DATA PROVIDED —

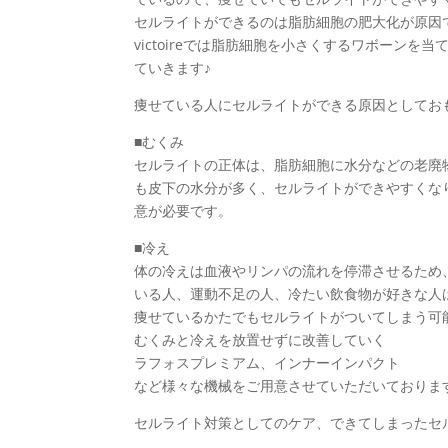
セルライトができるのは脂肪細胞の肥大化が原因
victoireでは脂肪細胞を小さくするワボーン
ていきます♪
痩せている人にセルライトができる原因としてお
■むくみ
セルライトの正体は、脂肪細胞に水分などの老廃
も皮下の水分が多く、セルライトができやすくな
意が必要です。
■冷え
体の冷えは血液やリンパの流れを停滞させるため
いる人、運動不足の人、冷たい飲食物が好きな人
痩せているかたでもセルライトがついてしまう可
むくみと冷えを放置せずに改善していく
ラフォスプレミアム、インナーインパクト
など様々な機械をご用意させていただいておりま
セルライト対策としてのケア、できてしまったセルラ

EXERCISE DETAILS — The answer must be an exact copy of every record above, minus the pictures.

EXERCISE OUTPUT —
セルライトができるのは脂肪細胞の肥大化が原因
victoireでは脂肪細胞を小さくするワボーン
ていきます♪
痩せている人にセルライトができる原因としてお
■むくみ
セルライトの正体は、脂肪細胞に水分などの老廃
も皮下の水分が多く、セルライトができやすくな
意が必要です。
■冷え
体の冷えは血液やリンパの流れを停滞させるため
いる人、運動不足の人、冷たい飲食物が好きな人
痩せているかたでもセルライトがついてしまう可
むくみと冷えを放置せずに改善していく
ラフォスプレミアム、インナーインパクト
など様々な機械をご用意させていただいておりま
セルライト対策としてのケア、できてしまったセルラ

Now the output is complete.